:: GIVEN RECORDS
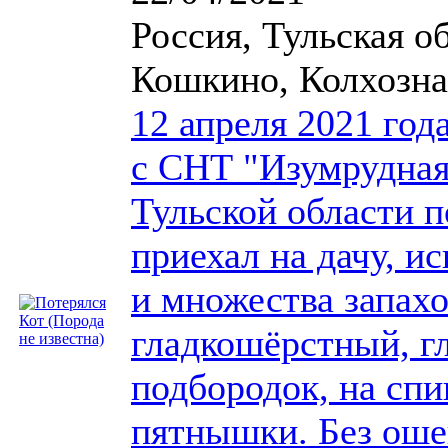
Россия, Тульская о
Кошкино, Колхозна
12 апреля 2021 год
с СНТ "Изумрудная
Тульской области п
приехал на дачу, и
и множества запахо
гладкошёрстный, гл
подбородок, на спи
пятнышки. Без оше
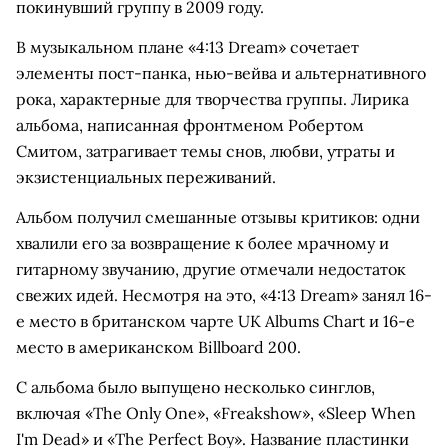
покинувший группу в 2009 году.
В музыкальном плане «4:13 Dream» сочетает
элементы пост-панка, нью-вейва и альтернативного
рока, характерные для творчества группы. Лирика
альбома, написанная фронтменом Робертом
Смитом, затрагивает темы снов, любви, утраты и
экзистенциальных переживаний.
Альбом получил смешанные отзывы критиков: одни
хвалили его за возвращение к более мрачному и
гитарному звучанию, другие отмечали недостаток
свежих идей. Несмотря на это, «4:13 Dream» занял 16-
е место в британском чарте UK Albums Chart и 16-е
место в американском Billboard 200.
С альбома было выпущено несколько синглов,
включая «The Only One», «Freakshow», «Sleep When
I'm Dead» и «The Perfect Boy». Название пластинки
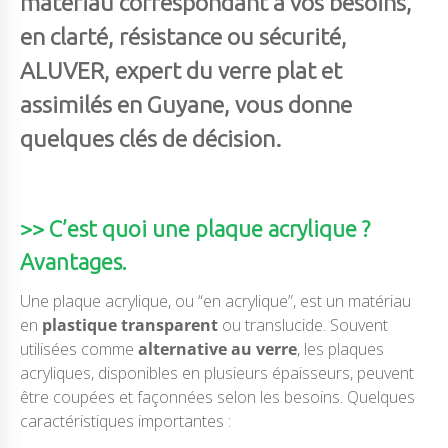
matériau correspondant à vos besoins,
en clarté, résistance ou sécurité,
ALUVER, expert du verre plat et
assimilés en Guyane, vous donne
quelques clés de décision.
>> C’est quoi une plaque acrylique ?
Avantages.
Une plaque acrylique, ou “en acrylique”, est un matériau
en
plastique transparent
ou translucide. Souvent
utilisées comme
alternative au verre
, les plaques
acryliques, disponibles en plusieurs épaisseurs, peuvent
être coupées et façonnées selon les besoins. Quelques
caractéristiques importantes :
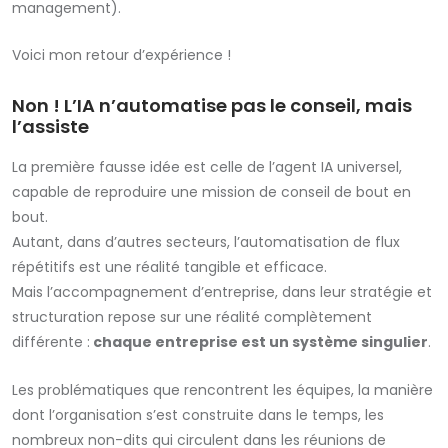
management).
Voici mon retour d’expérience !
Non ! L’IA n’automatise pas le conseil, mais
l’assiste
La première fausse idée est celle de l’agent IA universel,
capable de reproduire une mission de conseil de bout en
bout.
Autant, dans d’autres secteurs, l’automatisation de flux
répétitifs est une réalité tangible et efficace.
Mais l’accompagnement d’entreprise, dans leur stratégie et
structuration repose sur une réalité complètement
différente :
chaque entreprise est un système singulier
.
Les problématiques que rencontrent les équipes, la manière
dont l’organisation s’est construite dans le temps, les
nombreux non-dits qui circulent dans les réunions de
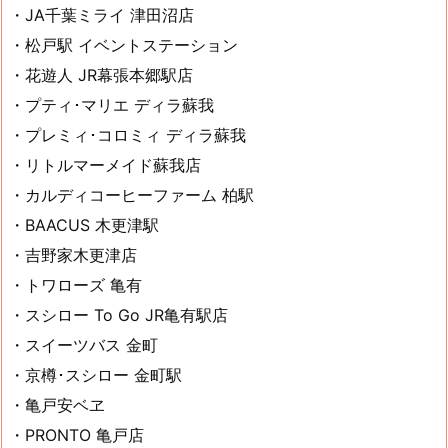
・JA千葉ミライ 津田沼店
・松戸駅 イベントステーション
・花遊人 JR幕張本郷駅店
・プティ･マリエ ディラ蘇我
・プレミィ･コロミィ ディラ蘇我
・リトルマーメイド蘇我店
・カルディコーヒーファーム 柏駅
・BAACUS 木更津駅
・吉野家木更津店
・トワローズ 亀有
・スシロー To Go JR亀有駅店
・スイーツバス 金町
・京樽･スシロー 金町駅
・亀戸安ベヱ
・PRONTO 亀戸店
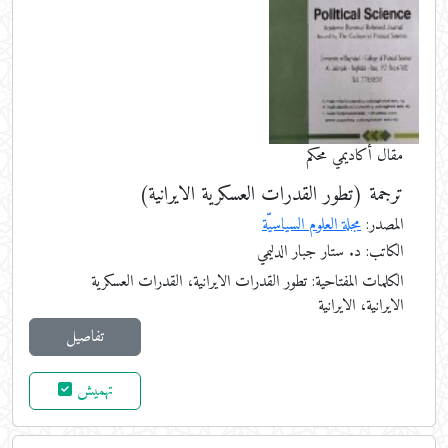
مقال أكاديمي محكم
ترجمة (تطور القدرات العسكرية الايرانية)
المصدر:
مجلة العلوم السياسيّة
الكاتب: د. ستار جبار الدليمي
الكلمات المفتاحية:
تطور القدرات الايرانية، القدرات العسكرية
الايرانية، الايرانية
تفاصيل
تهميش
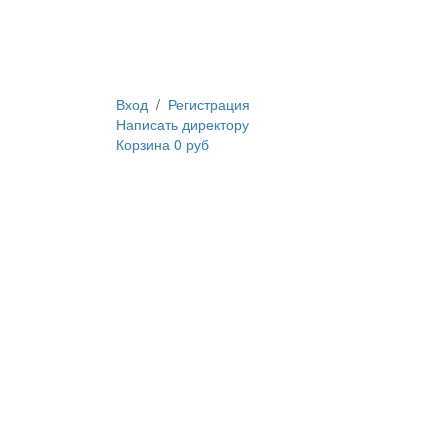
Вход
/
Регистрация
Написать директору
Корзина
0 руб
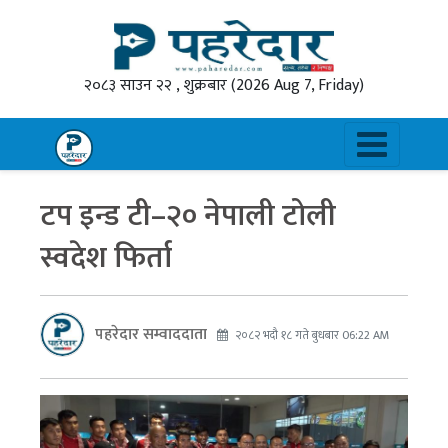
२०८३ साउन २२ , शुक्रबार
(2026 Aug 7, Friday)
टप इन्ड टी–२० नेपाली टोली
स्वदेश फिर्ता
पहरेदार सम्वाददाता
२०८२ भदौ १८ गते बुधबार 06:22 AM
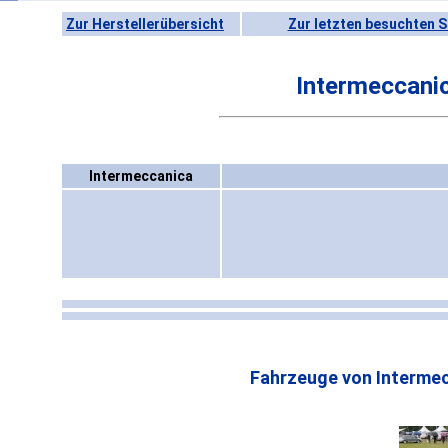
Zur Herstellerübersicht
Zur letzten besuchten S
Intermeccani
Intermeccanica
Fahrzeuge von Intermec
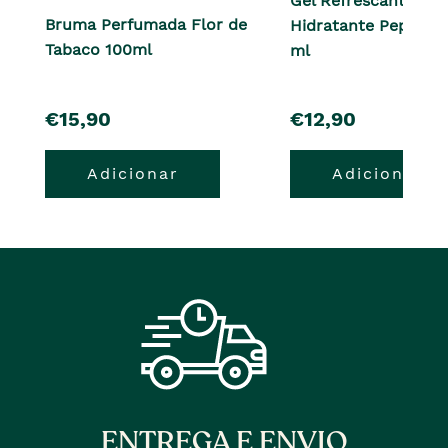
Gel Refrescante e
Bruma Perfumada Flor de
Hidratante Pepperm
Tabaco 100ml
ml
pre�o
pre�o
€15,90
€12,90
Adicionar
Adicionar
ENTREGA E ENVIO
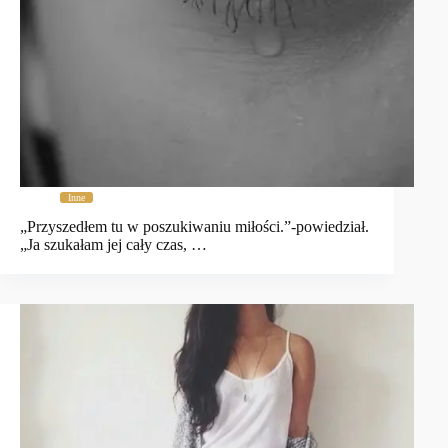
Inne
„Przyszedłem tu w poszukiwaniu miłości.”-powiedział.
„Ja szukałam jej cały czas, …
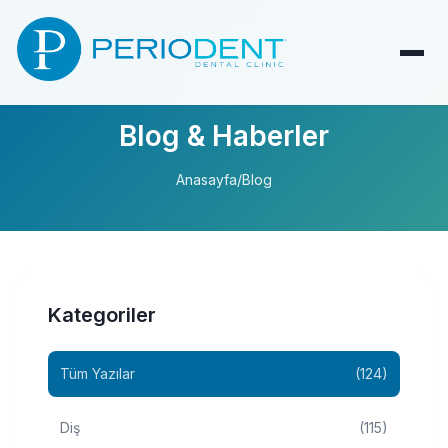
Blog & Haberler
Anasayfa
/
Blog
Kategoriler
Tüm Yazılar
(124)
Diş
(115)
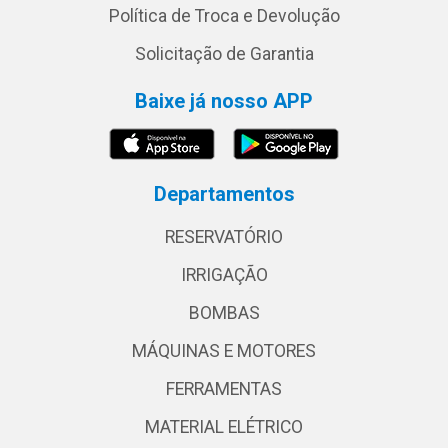
Política de Troca e Devolução
Solicitação de Garantia
Baixe já nosso APP
Departamentos
RESERVATÓRIO
IRRIGAÇÃO
BOMBAS
MÁQUINAS E MOTORES
FERRAMENTAS
MATERIAL ELÉTRICO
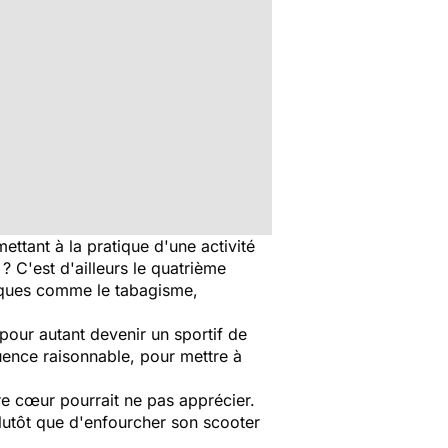
ttant à la pratique d'une activité
 C'est d'ailleurs le quatrième
isques comme le tabagisme,
 pour autant devenir un sportif de
quence raisonnable, pour mettre à
re cœur pourrait ne pas apprécier.
lutôt que d'enfourcher son scooter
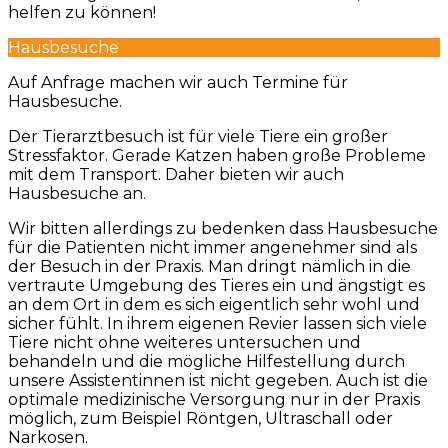
helfen zu können!
Hausbesuche
Auf Anfrage machen wir auch Termine für
Hausbesuche.
Der Tierarztbesuch ist für viele Tiere ein großer
Stressfaktor. Gerade Katzen haben große Probleme
mit dem Transport. Daher bieten wir auch
Hausbesuche an.
Wir bitten allerdings zu bedenken dass Hausbesuche
für die Patienten nicht immer angenehmer sind als
der Besuch in der Praxis. Man dringt nämlich in die
vertraute Umgebung des Tieres ein und ängstigt es
an dem Ort in dem es sich eigentlich sehr wohl und
sicher fühlt. In ihrem eigenen Revier lassen sich viele
Tiere nicht ohne weiteres untersuchen und
behandeln und die mögliche Hilfestellung durch
unsere Assistentinnen ist nicht gegeben. Auch ist die
optimale medizinische Versorgung nur in der Praxis
möglich, zum Beispiel Röntgen, Ultraschall oder
Narkosen.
::::
**YOUR INSTRUCTIONS**
Please copy each line from the material above in which the string "القدرات" appears.

**OUTPUT BELOW**
ترجمة (تطور القدرات العسكرية الايرانية)
تطور القدرات الايرانية، القدرات العسكرية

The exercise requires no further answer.